Contained in their small gestures — Mother’s failure to prepare afternoon tea; Father’s firm refusal to go for his usual evening swim, which he used to perform proudly in front of his wife and young children, splashing powerfully through the low waves — was an intricate dance of blame, in which each would take a turn to play victim and accuser. In her unwillingness to take part in the rituals of domesticity, Mother was blaming Father for the position they were in now — they could no longer afford the staff, no longer had the power or influence to buy the adjacent land to save their precious view — and in remaining housebound and static, he blamed her for the loss of his vigor and pride. They had always found ways to avoid the inescapable fact that they had ground each other down over the years, but now they would be forced together, in a house that was falling quickly into disrepair, with a view that was ruined, with children who were ruined. They had had to sell the penthouse apartment in Hong Kong, the giant pied-à-terre on the Upper East Side, and the bolt-hole in Regent’s Park. There was nowhere for them to escape each other now. He wondered for a moment where Sixth Uncle was right now, whether he had escaped to a farm in Tasmania as he was always threatening to do — or whether he was where he had always been, at his family’s beck and call.

Justin closed his eyes, glad that his parents did not know where he was, glad that there was a huge distance between them.
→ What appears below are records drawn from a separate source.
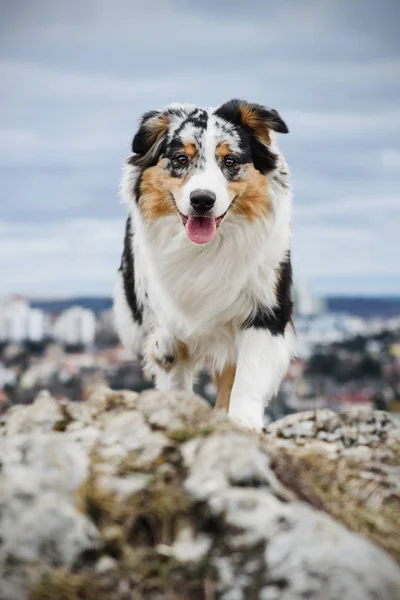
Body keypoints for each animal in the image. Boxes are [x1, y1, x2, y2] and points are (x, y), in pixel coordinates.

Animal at [114, 98, 296, 428]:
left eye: (230, 161)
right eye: (181, 159)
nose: (202, 200)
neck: (208, 249)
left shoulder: (266, 312)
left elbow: (248, 376)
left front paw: (244, 423)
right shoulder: (168, 333)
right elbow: (174, 380)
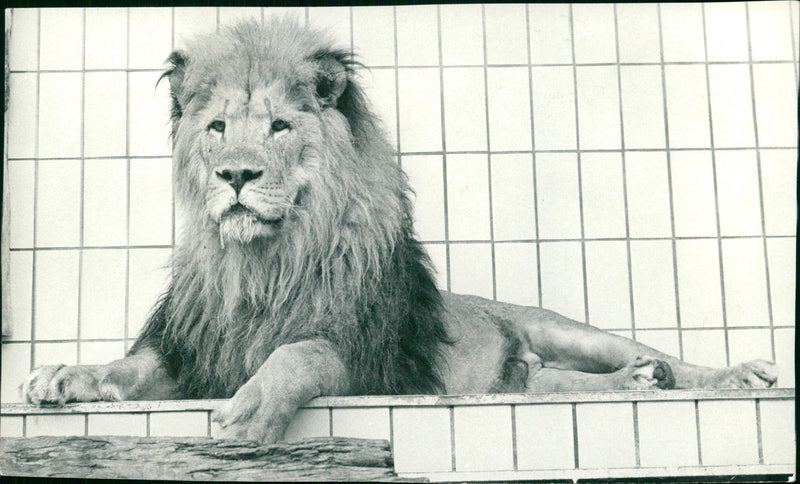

He reached for his laptop again and typed the name of the building he had wanted to buy several months earlier, on which they had pinned all their hopes. The first news item confirmed what he had assumed:

969 Weihai Lu Sold to Anonymous Property Magnate. In a deal estimated to be worth RMB 900 million, the historic building located in the prestigious Nanjing Xi Lu area of downtown Shanghai will be transformed into a civic center, with a concert hall, open-access library facilities, and restaurants. Officials from the Shanghai municipal department today confirmed that the preferred bidder had been selected only because of the exemplary nature of his charitable proposals, which would not only preserve one of the gems of Shanghai’s architectural heritage but also contribute to the community. The reputed size of the deal had nothing to do with it, Wang C. from the municipal department said. “There had been a fierce bidding war, and in fact we received a higher bid from another overseas developer for this important site. We were not swayed by money.”

His eyes began to tire from the screen of his laptop. After months of not looking at a computer, they had lost the habit of staring at bright light, and he decided to go out for a walk along the river. As he approached the foot of the stairs at the entrance to the building, he saw someone sitting on the front steps, a girl in her twenties playing with what appeared to be a stray kitten. Dressed in candy-pink pajamas, her hair tied in a ponytail by a single elastic band, she looked entirely ordinary, and Justin would have walked straight past her if not for the song she was humming—“Little Moonlight Song,” out of tune, just like the voice that had ruined his afternoons. No longer filtered through layers of concrete, it sounded purer and gentler than that persecutory voice, and he wondered if he was making a mistake — but, no, it was definitely the same voice.